There are many and various reasons why your car may not be quite what you believe it to be. The consequence of such an error is the real possibility that we will supply you with the wrong part, despite our best efforts. We urge you to give us the most detailed information you can manage, especially when ordering for older cars and for parts of the car which over the years most commonly change from the original fittings.
Here are common reasons why a simple description of a car such as a Triumph Spitfire may not be enough...
It is essential to describe the exact manufacturere model in full. The Triumph Spitfire for example was built in several variations. It was available as a hardtop as well as open-top, may have had a 1275cc or 1500cc and could be left-hand or right-hand drive, automatic or manual with or without overdrive. Many variations were found on the interior and exterior trim throughout the production life, which went from Mk I to Mk IV and finally the 1500 range.
Engine and customer options
Essentially the same car may have been offered with quite a range of different engines, with consequent changes to many other parts such as braking, suspension, steering, gearbox, drive ratios, engine mountings, wheels and fuel supply. Many of the possible variations mentioned above were also customer option choices, and we (and often the latest owner) have no way of knowing which is currently fitted without detailed inspection of the vehicle.
Facelifts and model improvements
Fashion changes (facelifts) might have altered very little mechanically, but may have been substantially different in panelwork, brightwork, trim and body fittings. In the light of engineering improvements, much might have changed during a production run, particularly in terms of suspension, gearbox, and fuel system. In many cases, we can tell what should have changed in a particular car by reference to the VIN number, or the chassis number.

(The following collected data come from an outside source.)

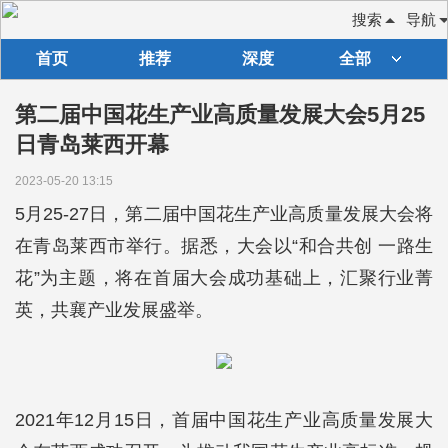
搜索
导航
首页
推荐
深度
全部
第二届中国花生产业高质量发展大会5月25
日青岛莱西开幕
2023-05-20 13:15
5月25-27日，第二届中国花生产业高质量发展大会将
在青岛莱西市举行。据悉，大会以“和合共创 一路生
花”为主题，将在首届大会成功基础上，汇聚行业菁
英，共襄产业发展盛举。
2021年12月15日，首届中国花生产业高质量发展大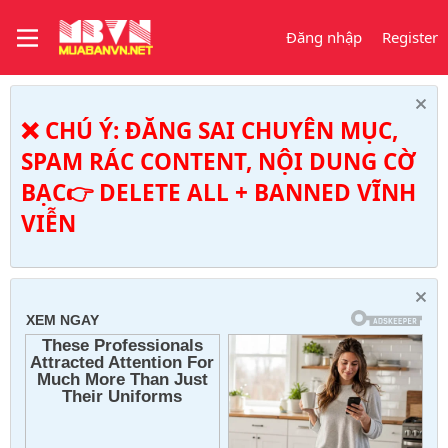
Đăng nhập
Register
❌ CHÚ Ý: ĐĂNG SAI CHUYÊN MỤC,
SPAM RÁC CONTENT, NỘI DUNG CỜ
BẠC👉 DELETE ALL + BANNED VĨNH
VIỄN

A car manufactured for export to say the Middle East will have had a completely different emission control system to one made for the UK, with differences to the compression ratio, fuel system, exhaust system, and body mounting points. The same applies to safety requirements of different markets, affecting bodywork, bumpers, braking and interior safety items such as seat belts and air-bags. Be aware that a car currently in country C may have arrived there via import from country B, yet was originally built for country A, with consequent confusion. The VIN number can tell us the original build standard, but it may possibly have been modified for use in another climate.
Your car may be quite different to it's original equipment condition due to both deliberate and non-deliberate alterations (i.e. accidents!). Owner-improvements can cover almost anything, but uprating the engine, braking, suspension, steering, gearbox, heating and electrics are all common. Accident damage can result in subtle panelwork changes such that when a replacement panel or door becomes necessary, it cannot be accurately mated with the rest of the body. This presupposes the bodywork is actually original - it is not unknown for example, to use a Mk II panel to repair a Mk I car !
Wear and tear
Over very high mileages, you are going to see engine, gearbox and suspension wear, which can often require replacement of parts with a slightly larger size, good examples being piston rings, valves and guides. An expert mechanic will be perfectly aware of this, and we can supply as appropriate. We also draw your attention to the impossibility of matching the exact colour of internal trim, which may have substantially darkened over the years.